Train X departs Rockburg for Williamsland at 1:00 p.m. and train Y departs Williamsland for Rockburg at 2:00 p.m. If Rockburg and Williamsland are 200 miles apart, how much faster is train X than train Y ?

(1) Train X arrives at Williamsland at 5:00 p.m. (2) Train X and train Y pass each other at 3:30 p.m.

Statement 1 can give us the rate for train x which is 200/4=50, so its not sufficient.

Statement 2 is not sufficient beccause it doesn't give a clue about either rates, Not sufficient.

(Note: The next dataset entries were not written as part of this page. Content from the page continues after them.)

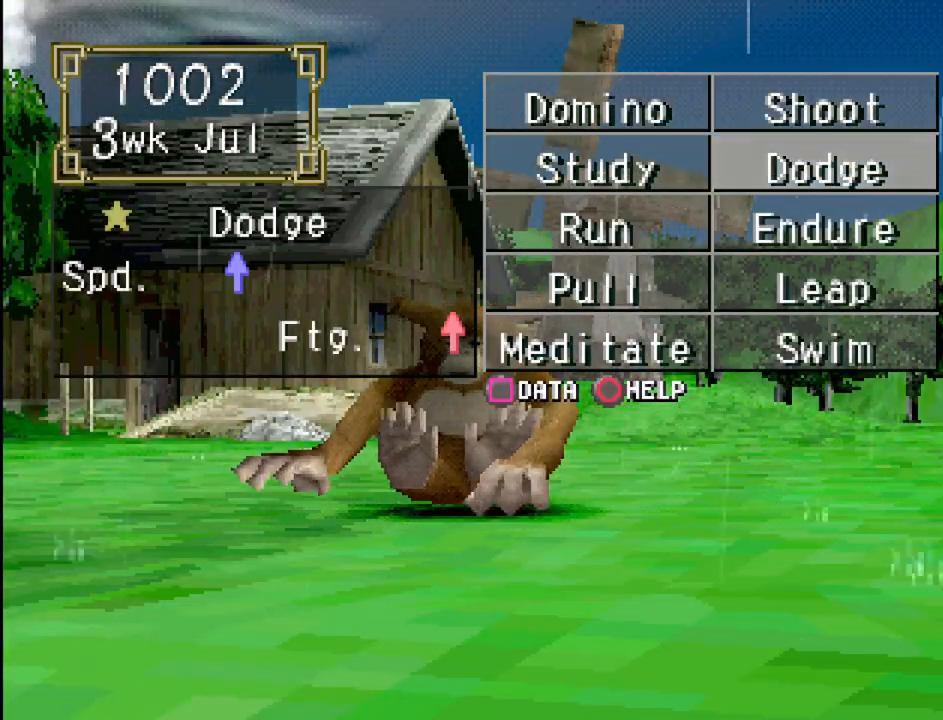
{"buttons": [], "events": []}
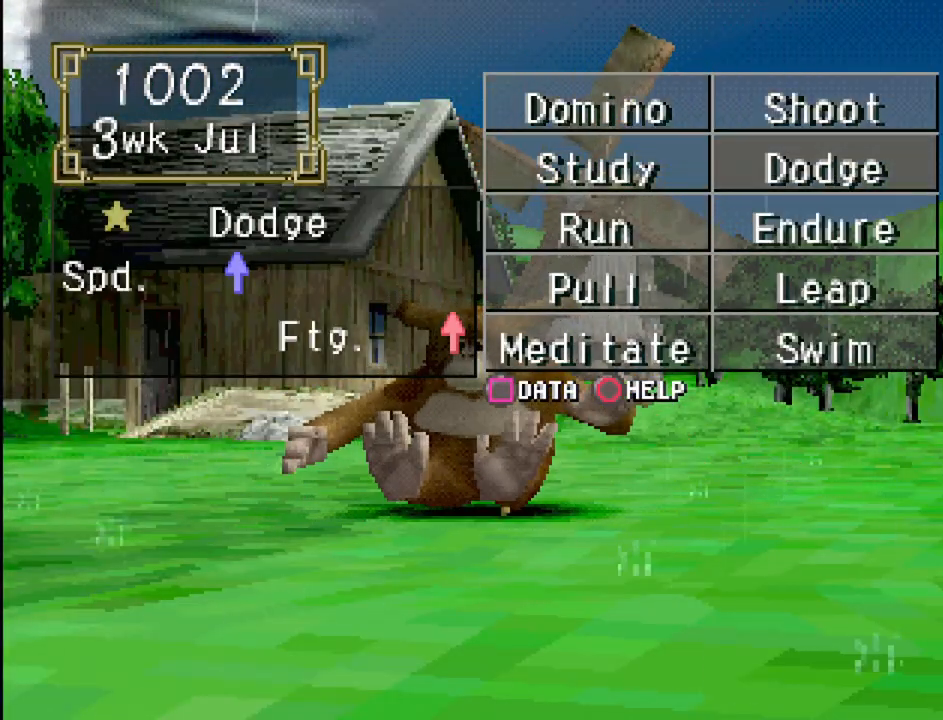
{"buttons": [], "events": [[117, "DPAD_DOWN", "down"], [217, "DPAD_DOWN", "up"]]}
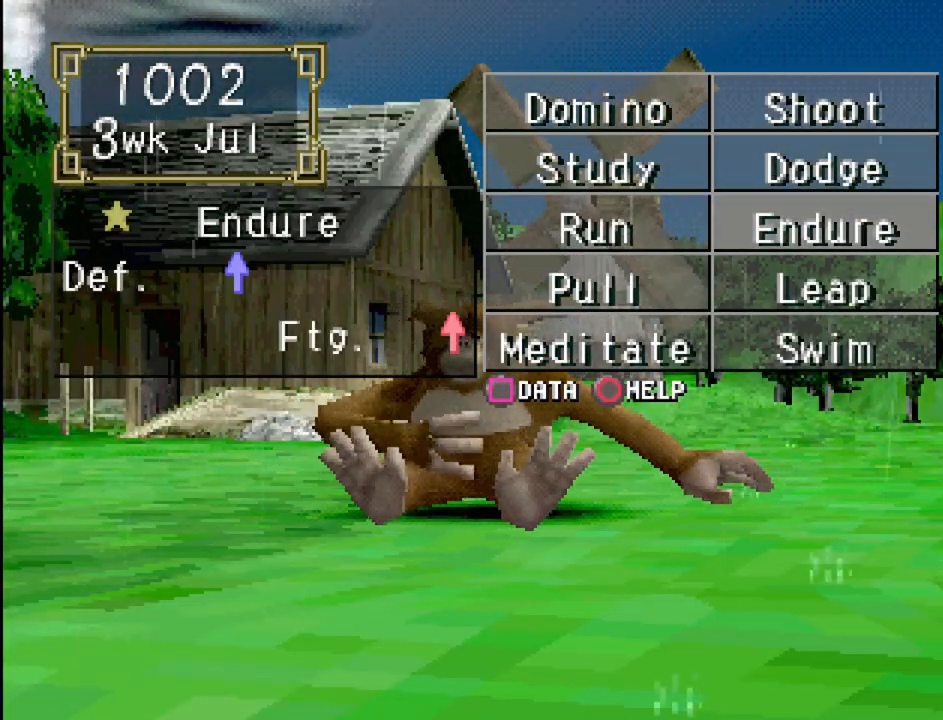
{"buttons": [], "events": [[317, "DPAD_LEFT", "down"], [417, "DPAD_LEFT", "up"]]}
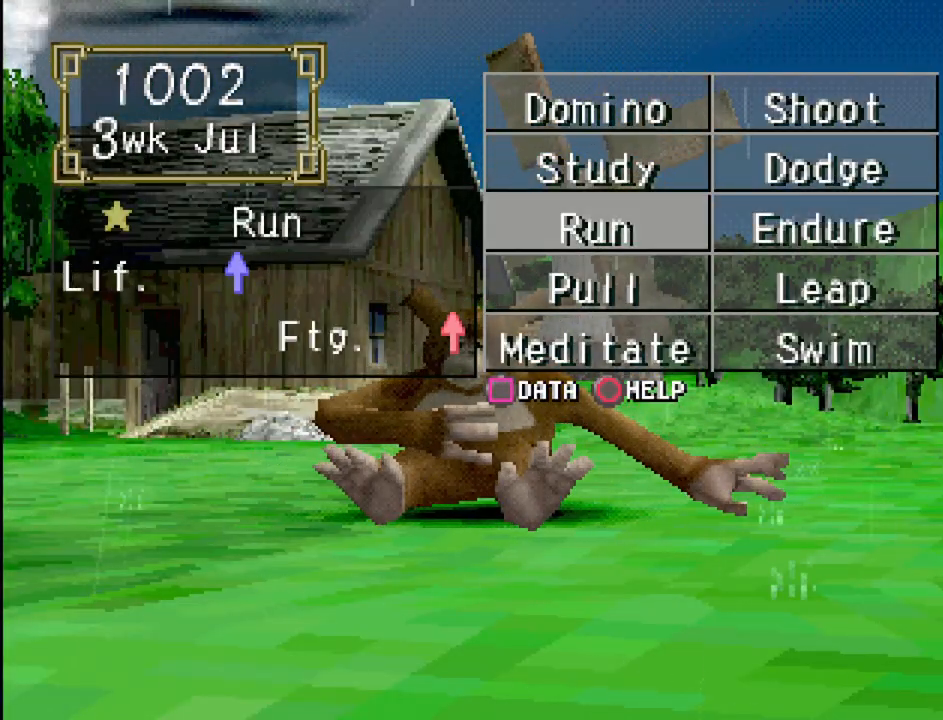
{"buttons": ["DPAD_RIGHT"], "events": [[400, "DPAD_RIGHT", "down"]]}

I realize its C, but in order to use it I think the equation should be like this:

2.5*50= 3/2*Ry I just need the confirmation whether my construction for the equation from statements 1 and 2 is right , because I saw an OA stating that the equation constructed from both A and B would be:

(2.5 hours)(50 mph)+ (1.5 hours)(Y’s rate) = 200 miles

I don't understand where that equation came from since the meeting distance when train x and y pass by each other is not 200 miles yet, so how is the equation above was constructed???

I would appreciate it if I can get some hint about the right equation from A and B

Thank you very much

(1) Not sufficient, as we can only deduce the speed of train X. We have no information on train Y.

(2) Now we know that until they pass each other, the two trains traveled 2.5 and 2.5 hours, respectively. Again not sufficient. Either train can be faster than the other one, we just know for how long each traveled.

(1) and (2): sufficient, as we have now the speed of train X, the time it travelled, so we can find where did they meet (distance covered by each one), so we can find Y's speed and we can compare the two speeds. Of course, sufficient, and no need to compute anything.

Answer C.
_________________

PhD in Applied Mathematics Love GMAT Quant questions and running.

Last edited by EvaJager on 11 Oct 2012, 01:27, edited 1 time in total.

Re: Train X departs Rockburg for Williamsland at 1:00 p.m. and [#permalink]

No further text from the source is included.